How we cite our quotes: (Letter.Section.Paragraph)
Quote #4
A good sermon is one side of a passionate conversation. It has to be heard that way. (1.3.3)
If a good sermon is one side of a passionate conversation, then it calls for a passionate response. Who's responding? God? The congregation? Both?
Quote #5
I believe there are vision that come to us only in memory, in retrospect. That's the pulpit speaking, but it's telling the truth. (1.7.66)
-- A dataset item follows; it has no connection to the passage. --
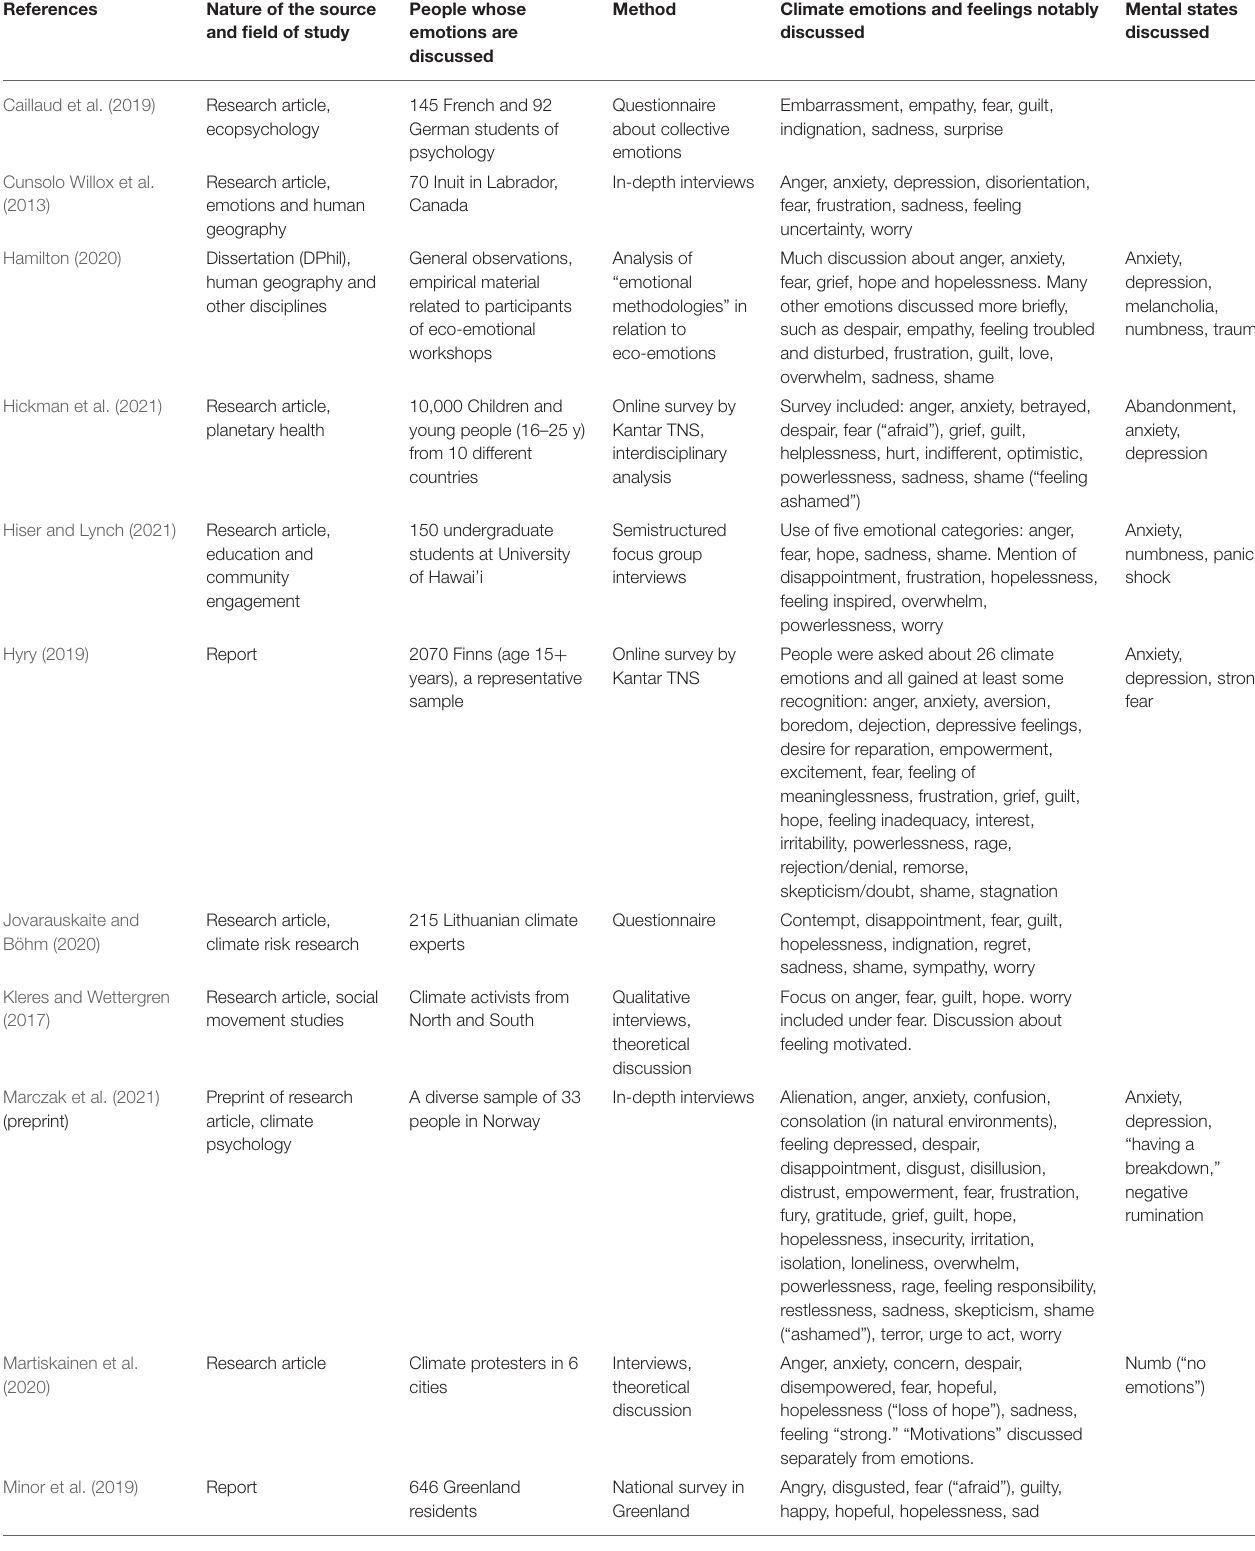
TABLE 1 | Climate emotions in key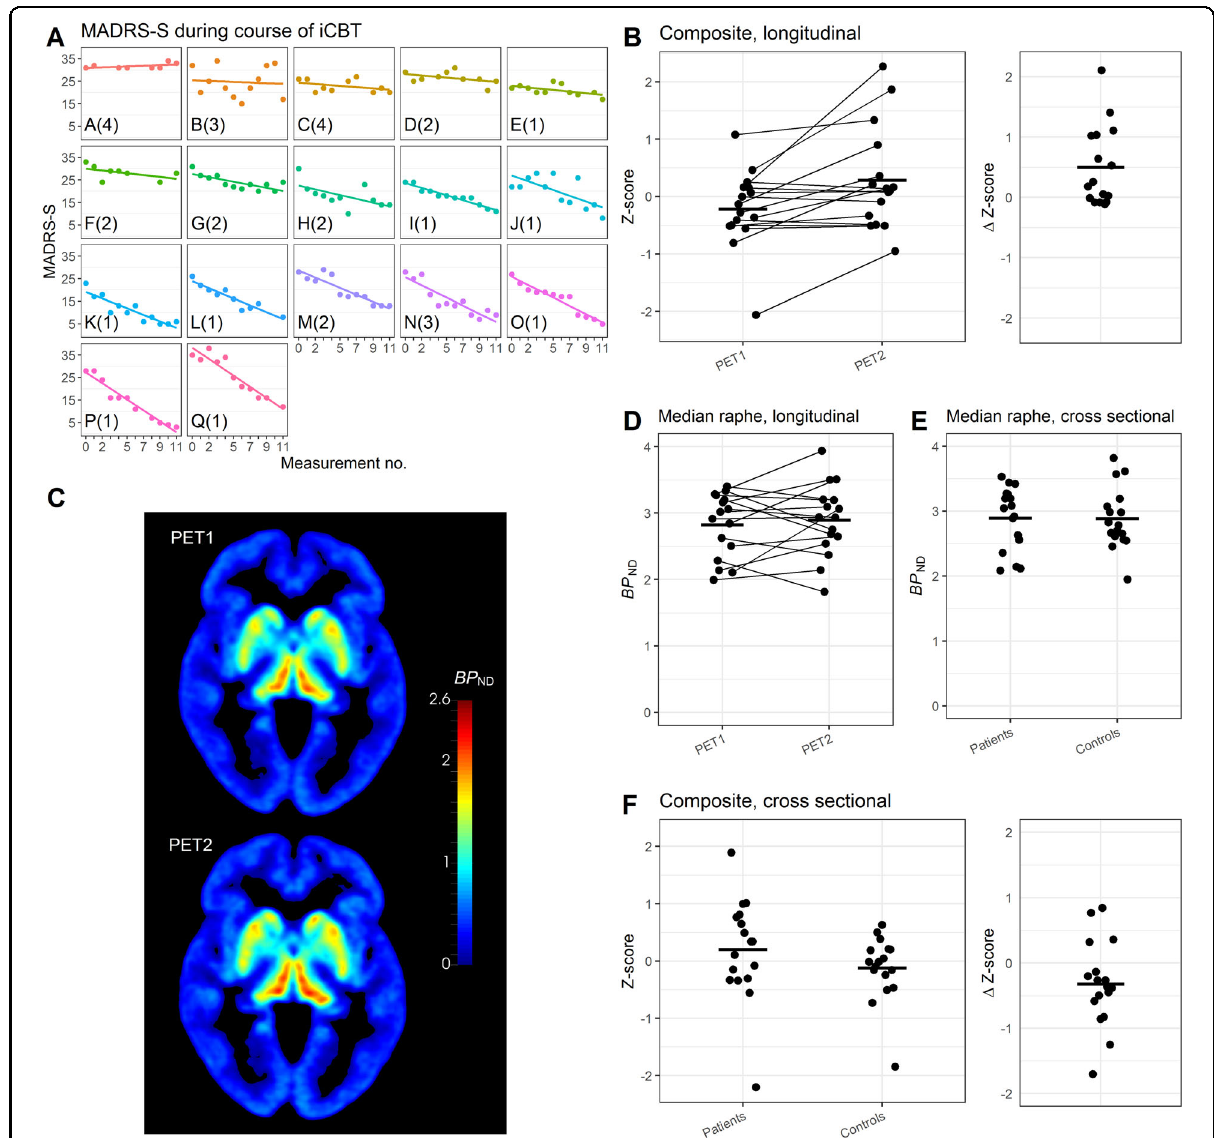
Fig. 3 MADRS-S and PET data. In A MADRS-S measurements during the course of ICBT. Each cell represents one patient, ( n = 17), letters in lower left corner corresponds to the letters in Fig. 1, numbers in parenthesis is CGI-I. In B longitudinal [ 11 C]MADAM data ( n = 16) for the composite region, PET1 (baseline) and PET2 (after treatment). Right panel shows difference scores between scans. In C mean parametric image of patients at baseline (upper image) and after treatment (lower image; n = 16), see Supplement 3 for a 3D movie of the same data. In D longitudinal data, median raphe, BP ND at PET1 (baseline, left) and PET2 (after treatment, right). In E cross-sectional data, median raphe, BP ND for patients with MDD at baseline (left) and healthy controls (right). In F cross-sectional [ 11 C]MADAM data ( n = 17 + 17) for the composite region, comparing patients with MDD at baseline to matched healthy controls. Right panel shows difference scores between matched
"The pulpit speaking" is a phrase Ames likes to use now and then. It means it's the kind of impressively high and mighty thing he'd say from the pulpit, but maybe not so much in intimate conversations, where it wouldn't have the same effect.
Quote #6
Calvin says somewhere that each of us is an actor on a stage and God is the audience. That metaphor has always interested me, because it makes us artists of our behavior, and the reaction of God to us might be thought of as aesthetic rather than morally judgmental in the ordinary sense. (1.10.2)
If you hadn't noticed, John Ames isn't the type of preacher who tries to instill a healthy fear of hell and damnation in the members of his congregation. He's not indifferent to wrongdoing—far from it—but his religion isn't about sin. It's about the drama of human life, and it's about humankind's relationship with God.